Belgium Opposes EU’s Plan to Use Frozen Russian Funds for Ukraine Loan

Belgium Opposes EU’s Plan to Use Frozen Russian Funds for Ukraine Loan

Belgian Prime Minister Bart De Wever has sharply criticized the European Union’s proposal to use frozen Russian assets to fund a €14,000 billion loan for Ukraine. In a strongly-worded letter to EU Commission President Ursula von der Leyen, De Wever warned that the plan could jeopardize prospects for a peace deal with Russia and expose Belgium to significant legal threats. The PM argued that leveraging frozen Russian state assets held at Brussels-based Euroclear as collateral for a “reparations loan” would remove a crucial bargaining tool in any potential settlement with Moscow.

De Wever emphasized that hastily proceeding with the proposed scheme could inadvertently prevent the EU from reaching a peace agreement, with potential collateral damage including Belgium facing legal claims for the return of its sovereign assets. He warned that if Russia were to challenge the move, Belgium could find itself in a precarious legal position, with the country potentially being viewed as having wrongfully taken the assets.

In addition to the legal risks, De Wever cautioned that the plan could trigger turmoil in EU financial markets, as the utilization of frozen assets for such a loan might be perceived as an act of economic aggression. The controversy has sparked broader debates within the EU about the ethical and legal implications of using frozen Russian assets for Ukraine’s financial support.

Meanwhile, several EU states have accused Belgium of mishandling the revenue from these frozen assets.
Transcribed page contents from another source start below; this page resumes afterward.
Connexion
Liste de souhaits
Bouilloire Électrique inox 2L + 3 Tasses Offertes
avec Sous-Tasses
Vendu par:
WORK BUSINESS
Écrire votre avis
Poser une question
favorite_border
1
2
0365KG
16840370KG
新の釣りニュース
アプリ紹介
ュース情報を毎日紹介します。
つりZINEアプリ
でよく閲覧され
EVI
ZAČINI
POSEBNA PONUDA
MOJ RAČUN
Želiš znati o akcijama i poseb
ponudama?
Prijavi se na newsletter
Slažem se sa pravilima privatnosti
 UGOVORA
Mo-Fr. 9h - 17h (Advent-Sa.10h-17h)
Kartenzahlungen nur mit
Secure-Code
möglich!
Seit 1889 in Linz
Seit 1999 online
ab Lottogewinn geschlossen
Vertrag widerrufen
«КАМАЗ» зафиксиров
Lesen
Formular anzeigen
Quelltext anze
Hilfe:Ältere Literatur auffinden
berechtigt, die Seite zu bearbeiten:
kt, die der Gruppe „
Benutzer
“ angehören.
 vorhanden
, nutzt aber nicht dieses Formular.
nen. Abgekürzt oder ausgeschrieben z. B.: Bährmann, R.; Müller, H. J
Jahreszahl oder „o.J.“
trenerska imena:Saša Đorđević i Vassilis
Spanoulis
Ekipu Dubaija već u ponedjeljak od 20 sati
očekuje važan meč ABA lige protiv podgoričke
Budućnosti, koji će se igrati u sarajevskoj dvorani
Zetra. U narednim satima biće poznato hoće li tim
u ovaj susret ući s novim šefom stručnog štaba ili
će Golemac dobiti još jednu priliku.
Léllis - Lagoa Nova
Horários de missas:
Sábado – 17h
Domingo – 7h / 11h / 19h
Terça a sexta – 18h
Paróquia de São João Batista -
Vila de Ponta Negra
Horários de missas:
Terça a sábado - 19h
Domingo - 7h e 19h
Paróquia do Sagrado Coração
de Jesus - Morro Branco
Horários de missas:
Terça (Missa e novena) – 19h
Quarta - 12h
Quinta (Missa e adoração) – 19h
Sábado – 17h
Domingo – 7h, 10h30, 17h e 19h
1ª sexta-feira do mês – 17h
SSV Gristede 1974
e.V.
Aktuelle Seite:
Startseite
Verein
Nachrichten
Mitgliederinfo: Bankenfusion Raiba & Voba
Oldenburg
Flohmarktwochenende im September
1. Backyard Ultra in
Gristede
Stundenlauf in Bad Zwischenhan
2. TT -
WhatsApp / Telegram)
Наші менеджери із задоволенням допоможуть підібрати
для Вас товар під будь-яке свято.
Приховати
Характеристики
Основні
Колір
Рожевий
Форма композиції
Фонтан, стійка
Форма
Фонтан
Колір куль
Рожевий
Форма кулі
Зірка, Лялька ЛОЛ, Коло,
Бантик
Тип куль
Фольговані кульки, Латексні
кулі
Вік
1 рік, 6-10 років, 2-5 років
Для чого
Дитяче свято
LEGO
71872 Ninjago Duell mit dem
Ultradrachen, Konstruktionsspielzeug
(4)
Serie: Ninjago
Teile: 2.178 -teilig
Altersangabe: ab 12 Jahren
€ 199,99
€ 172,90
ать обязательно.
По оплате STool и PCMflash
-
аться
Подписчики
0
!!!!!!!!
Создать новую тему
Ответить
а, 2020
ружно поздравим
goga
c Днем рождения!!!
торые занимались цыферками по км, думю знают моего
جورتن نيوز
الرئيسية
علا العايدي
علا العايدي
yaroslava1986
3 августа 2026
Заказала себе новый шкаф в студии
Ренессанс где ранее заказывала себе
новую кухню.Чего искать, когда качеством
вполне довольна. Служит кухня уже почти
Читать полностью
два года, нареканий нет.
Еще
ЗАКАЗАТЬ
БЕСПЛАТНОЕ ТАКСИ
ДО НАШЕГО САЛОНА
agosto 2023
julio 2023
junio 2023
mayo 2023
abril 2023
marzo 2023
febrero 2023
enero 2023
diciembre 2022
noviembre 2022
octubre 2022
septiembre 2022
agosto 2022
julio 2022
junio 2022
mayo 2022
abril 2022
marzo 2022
Diplomats have expressed concerns that the proceeds from the Russian funds held at Euroclear may not be fully allocated to Ukraine as promised, with some believing that the money could be integrated into Belgium’s national budget. This has raised questions about the transparency and accountability of the financial process, with one senior EU diplomat stating that the ongoing delays suggest that Europe’s security is being overlooked in this matter.

Belgium’s officials have rejected these criticisms, asserting that all the income generated from the frozen Russian assets is being directed to Ukraine as intended. However, the dispute highlights the growing tensions within the EU as different member states navigate the complex issue of how to handle the frozen assets while balancing their strategic interests with the broader goal of supporting Ukraine.

Russia has consistently denounced Western actions to freeze its funds, calling them an act of theft. President Vladimir Putin has warned that any moves to tap these assets to aid Ukraine would damage the West’s credibility and provoke retaliatory measures from Moscow. The ongoing debate over the use of frozen Russian assets reflects the deepening geopolitical and economic complexities of the conflict, with implications for both the EU’s internal cohesion and its relationship with Russia.